Spring-flowering shrubs can look dull during this season so I like to contrast them with touches of herbaceous plants. In front of viburnums and skimmas that are out of season, I have planted some fine-leaved Thalictrum ‘Purple Marble', which has leaves stained with purple and grey, and its lilac flowers will last for weeks.

The yellow daisy Euryops pectinatus flowers for nine months but has to be cut hard back now and looks ugly, but a giant kale, Crambe cordifolia, planted in front will produce masses of scented cream fluffy flowers with large coarse foliage. To extend the season try some long flowering Penstemon ‘Rich Ruby', but don't forget to deadhead it regularly.

Winter-flowering ericas will tolerate limy soil, but they are boring in summer, so interplant them with a low grass, such as pennisetum, especially the hardy variety Pennisetum alopecuroides ‘Red Head'. Another good complementary plant is Fuchsia ‘Genii' with red and purple flowers over golden foliage, and pop in some Gladiolus papilio at the back of the bed to flower till October.

In a shady situation beside mature azaleas, veratrums thrive and make a great summer companion. Their huge pleated leaves set off lots of small white flowers and the veratrums flower till late autumn. For an edge of border plant, I grow Roscoea cautleyoides, its yellow flowers setting off dark-leaved heucheras. The superb winter-flowering Daphne bholua has Canna ‘Pretoria' with large green and yellow leaves as a contrast.

For dry poor ground, I find oenotheras thrive, underplanted with nepeta and Verbena bonarensis, and with tall miscanthus and phormiums behind. This is also the ideal area to keep those invasive plants under control like macleaya and Geranium palmatum.

Generally, photinias are overplanted, but it is a good plant when cut back regularly and in summer white-flowered watsonia looks superb against it. Gillenia trifoliata is a graceful plant with spidery white flowers and leaves turning orange later on, and to extend the season try some eucomis, the pineapple flower, in a sunny site.

Summer flowering climbers look wonderful when trained over a pergola - my favourite is bomarea, growing each year to two metres high and flowering well into autumn with orange tubular flowers. Clematis ‘Polish Spirit' thrives here with its fine purple flowers. Sweet peas planted up tripods are good this year.
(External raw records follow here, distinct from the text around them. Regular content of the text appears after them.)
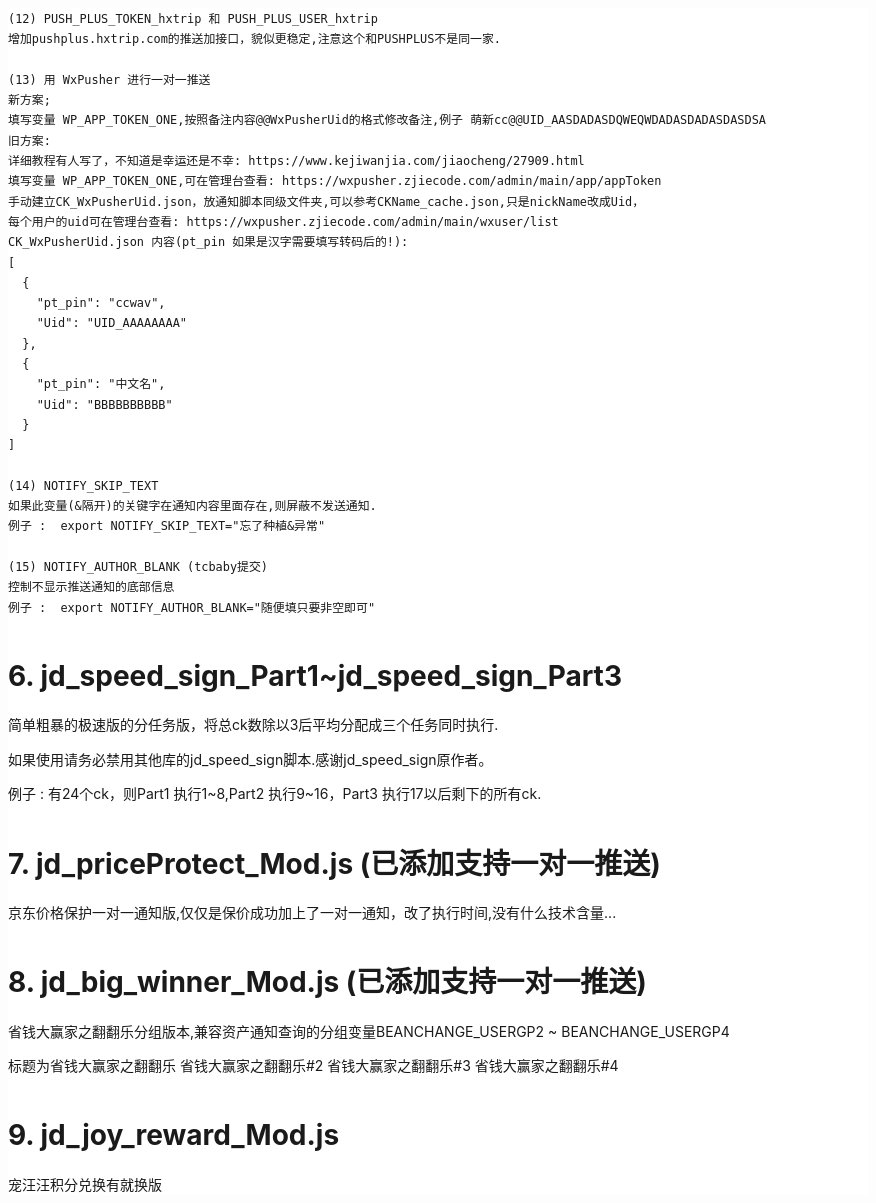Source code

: 	(12) PUSH_PLUS_TOKEN_hxtrip 和 PUSH_PLUS_USER_hxtrip
    增加pushplus.hxtrip.com的推送加接口，貌似更稳定,注意这个和PUSHPLUS不是同一家.
    
	(13) 用 WxPusher 进行一对一推送
	新方案;
	填写变量 WP_APP_TOKEN_ONE,按照备注内容@@WxPusherUid的格式修改备注,例子 萌新cc@@UID_AASDADASDQWEQWDADASDADASDASDSA
	旧方案:
	详细教程有人写了，不知道是幸运还是不幸: https://www.kejiwanjia.com/jiaocheng/27909.html
	填写变量 WP_APP_TOKEN_ONE,可在管理台查看: https://wxpusher.zjiecode.com/admin/main/app/appToken
	手动建立CK_WxPusherUid.json，放通知脚本同级文件夹,可以参考CKName_cache.json,只是nickName改成Uid，
	每个用户的uid可在管理台查看: https://wxpusher.zjiecode.com/admin/main/wxuser/list	
	CK_WxPusherUid.json 内容(pt_pin 如果是汉字需要填写转码后的!):
	[
	  {
		"pt_pin": "ccwav",
		"Uid": "UID_AAAAAAAA"
	  },
	  {
		"pt_pin": "中文名",
		"Uid": "BBBBBBBBBB"
	  }
	]
	
	(14) NOTIFY_SKIP_TEXT
    如果此变量(&隔开)的关键字在通知内容里面存在,则屏蔽不发送通知.
    例子 :  export NOTIFY_SKIP_TEXT="忘了种植&异常"
    
	(15) NOTIFY_AUTHOR_BLANK (tcbaby提交)
    控制不显示推送通知的底部信息
    例子 :  export NOTIFY_AUTHOR_BLANK="随便填只要非空即可"
	
# 6. jd_speed_sign_Part1~jd_speed_sign_Part3
简单粗暴的极速版的分任务版，将总ck数除以3后平均分配成三个任务同时执行.

如果使用请务必禁用其他库的jd_speed_sign脚本.感谢jd_speed_sign原作者。
	
例子 : 有24个ck，则Part1 执行1~8,Part2 执行9~16，Part3 执行17以后剩下的所有ck.

# 7. jd_priceProtect_Mod.js  (已添加支持一对一推送)

京东价格保护一对一通知版,仅仅是保价成功加上了一对一通知，改了执行时间,没有什么技术含量...

# 8. jd_big_winner_Mod.js  (已添加支持一对一推送)
省钱大赢家之翻翻乐分组版本,兼容资产通知查询的分组变量BEANCHANGE_USERGP2 ~ BEANCHANGE_USERGP4

标题为省钱大赢家之翻翻乐 省钱大赢家之翻翻乐#2 省钱大赢家之翻翻乐#3 省钱大赢家之翻翻乐#4

# 9. jd_joy_reward_Mod.js
宠汪汪积分兑换有就换版
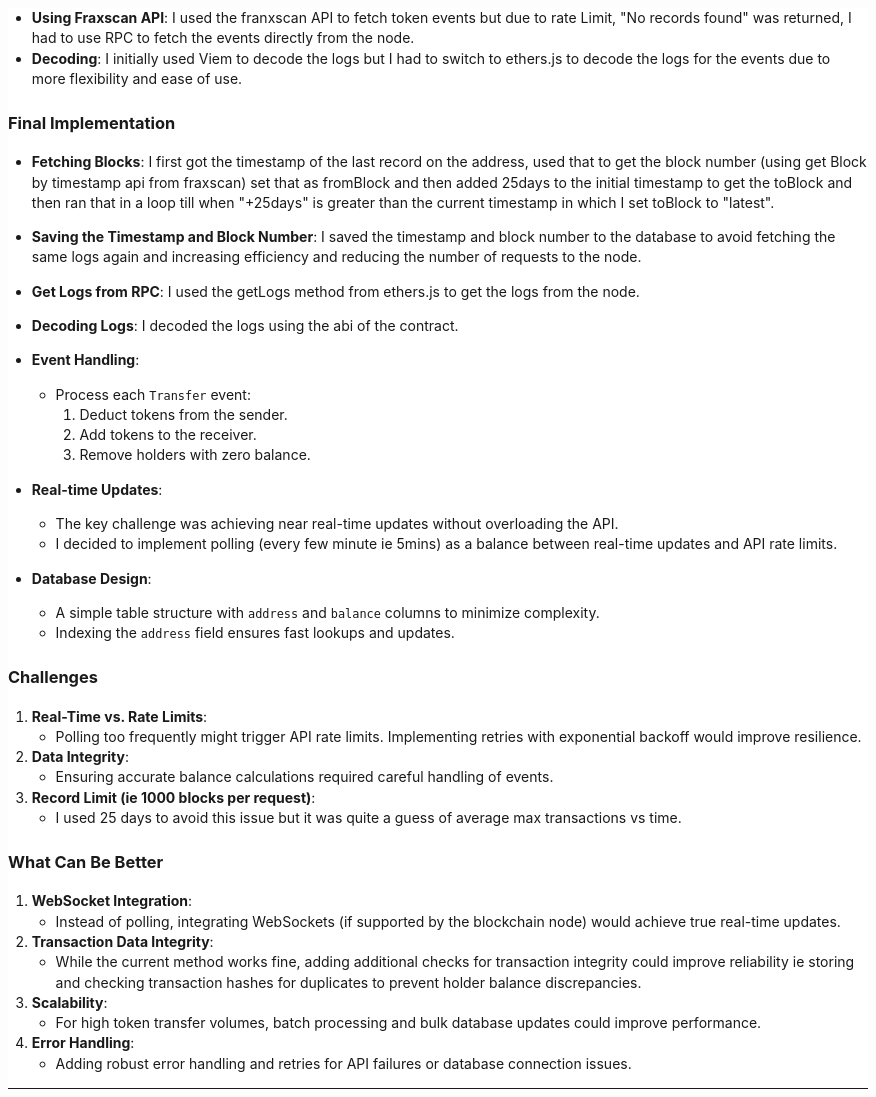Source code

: - **Using Fraxscan API**: I used the franxscan API to fetch token events but due to rate Limit, "No records found" was returned, I had to use RPC to fetch the events directly from the node.
- **Decoding**: I initially used Viem to decode the logs but I had to switch to ethers.js to decode the logs for the events due to more flexibility and ease of use.

### Final Implementation

- **Fetching Blocks**: I first got the timestamp of the last record on the address, used that to get the block number (using get Block by timestamp api from fraxscan) set that as fromBlock and then added 25days to the initial timestamp to get the toBlock and then ran that in a loop till when "+25days" is greater than the current timestamp in which I set toBlock to "latest".
- **Saving the Timestamp and Block Number**: I saved the timestamp and block number to the database to avoid fetching the same logs again and increasing efficiency and reducing the number of requests to the node.
- **Get Logs from RPC**: I used the getLogs method from ethers.js to get the logs from the node.
- **Decoding Logs**: I decoded the logs using the abi of the contract.

- **Event Handling**:
  - Process each `Transfer` event:
    1.  Deduct tokens from the sender.
    2.  Add tokens to the receiver.
    3.  Remove holders with zero balance.
- **Real-time Updates**:
  - The key challenge was achieving near real-time updates without overloading the API.
  - I decided to implement polling (every few minute ie 5mins) as a balance between real-time updates and API rate limits.
- **Database Design**:
  - A simple table structure with `address` and `balance` columns to minimize complexity.
  - Indexing the `address` field ensures fast lookups and updates.

### Challenges

1. **Real-Time vs. Rate Limits**:
   - Polling too frequently might trigger API rate limits. Implementing retries with exponential backoff would improve resilience.
2. **Data Integrity**:
   - Ensuring accurate balance calculations required careful handling of events.
3. **Record Limit (ie 1000 blocks per request)**:
   - I used 25 days to avoid this issue but it was quite a guess of average max transactions vs time.

### What Can Be Better

1. **WebSocket Integration**:
   - Instead of polling, integrating WebSockets (if supported by the blockchain node) would achieve true real-time updates.
2. **Transaction Data Integrity**:
   - While the current method works fine, adding additional checks for transaction integrity could improve reliability ie storing and checking transaction hashes for duplicates to prevent holder balance discrepancies.
3. **Scalability**:
   - For high token transfer volumes, batch processing and bulk database updates could improve performance.
4. **Error Handling**:
   - Adding robust error handling and retries for API failures or database connection issues.

---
Generally, photinias are overplanted, but it is a good plant when cut back regularly and in summer white-flowered watsonia looks superb against it.

Nepeta and many daisy-flower plants, such as osteospermums and anthemis, need cutting back, a second flush of flowers will appear then. Pots sunk in the ground of dahlias and lilies are useful to fill the dull spots in borders. Lavender dislikes our rich and wet soil, but I grow them also in pots with great success.